■ Exercise instructions:
Rewrite the text read from each item, replacing "講談社BOX" with "講談社文庫" and leaving everything else as it is. Don't include the pictures.
※ ※ ※
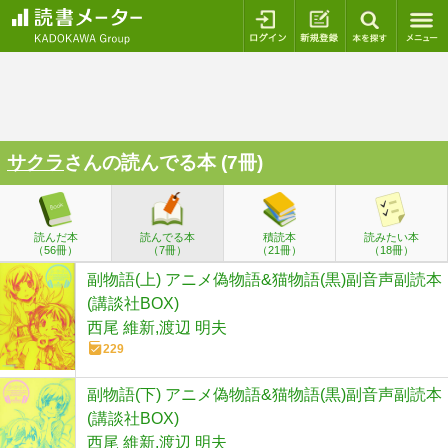
ログイン
新規登録
本を探
サクラ
さんの読んでる本 (7冊)
読んだ本
読んでる本
積読本
読みたい本
（56冊）
（7冊）
（21冊）
（18冊）
副物語(上) アニメ偽物語&猫物語(黒)副音声副読本
(講談社BOX)
西尾 維新,渡辺 明夫
229
副物語(下) アニメ偽物語&猫物語(黒)副音声副読本
(講談社BOX)
西尾 維新,渡辺 明夫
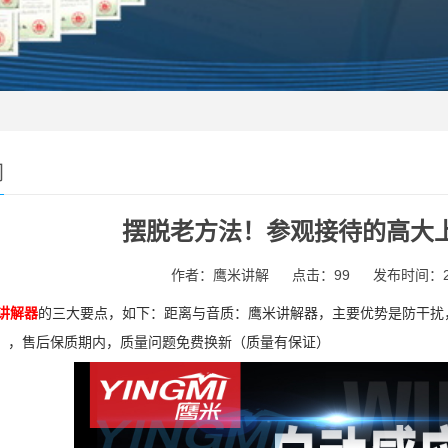
闻
摆脱老方法！参观接待的高大
作者：鹰米讲解
点击：99
发布时间：202
讲解器
的三大要点，如下：距离与音质：鹰米讲解器，主要优势是防干扰
），售后保质期内，质量问题免费换新（质量有保证）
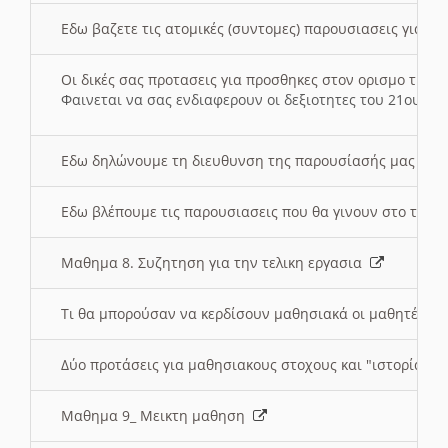
Εδω βαζετε τις ατομικές (συντομες) παρουσιασεις για κ
Οι δικές σας προτασεις για προσθηκες στον ορισμο της
Φαινεται να σας ενδιαφερουν οι δεξιοτητες του 21ου αι
Εδω δηλώνουμε τη διευθυνση της παρουσίασής μας στ
Εδω βλέπουμε τις παρουσιασεις που θα γινουν στο τμη
Μαθημα 8. Συζητηση για την τελικη εργασια
Τι θα μπορούσαν να κερδίσουν μαθησιακά οι μαθητές/τρ
Δύο προτάσεις για μαθησιακους στοχους και "ιστορία" μ
Μαθημα 9_ Μεικτη μαθηση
※ ※ ※
■ Exercise solution:
ログイン
新規登録
本を探
サクラ
さんの読んでる本 (7冊)
読んだ本
読んでる本
積読本
読みたい本
（56冊）
（7冊）
（21冊）
（18冊）
副物語(上) アニメ偽物語&猫物語(黒)副音声副読本
(講談社文庫)
西尾 維新,渡辺 明夫
229
副物語(下) アニメ偽物語&猫物語(黒)副音声副読本
(講談社文庫)
西尾 維新,渡辺 明夫
闻
摆脱老方法！参观接待的高大
作者：鹰米讲解
点击：99
发布时间：202
讲解器
的三大要点，如下：距离与音质：鹰米讲解器，主要优势是防干扰
），售后保质期内，质量问题免费换新（质量有保证）
Εδω βαζετε τις ατομικές (συντομες) παρουσιασεις για κ
Οι δικές σας προτασεις για προσθηκες στον ορισμο της
Φαινεται να σας ενδιαφερουν οι δεξιοτητες του 21ου αι
Εδω δηλώνουμε τη διευθυνση της παρουσίασής μας στ
Εδω βλέπουμε τις παρουσιασεις που θα γινουν στο τμη
Μαθημα 8. Συζητηση για την τελικη εργασια
Τι θα μπορούσαν να κερδίσουν μαθησιακά οι μαθητές/τρ
Δύο προτάσεις για μαθησιακους στοχους και "ιστορία" μ
Μαθημα 9_ Μεικτη μαθηση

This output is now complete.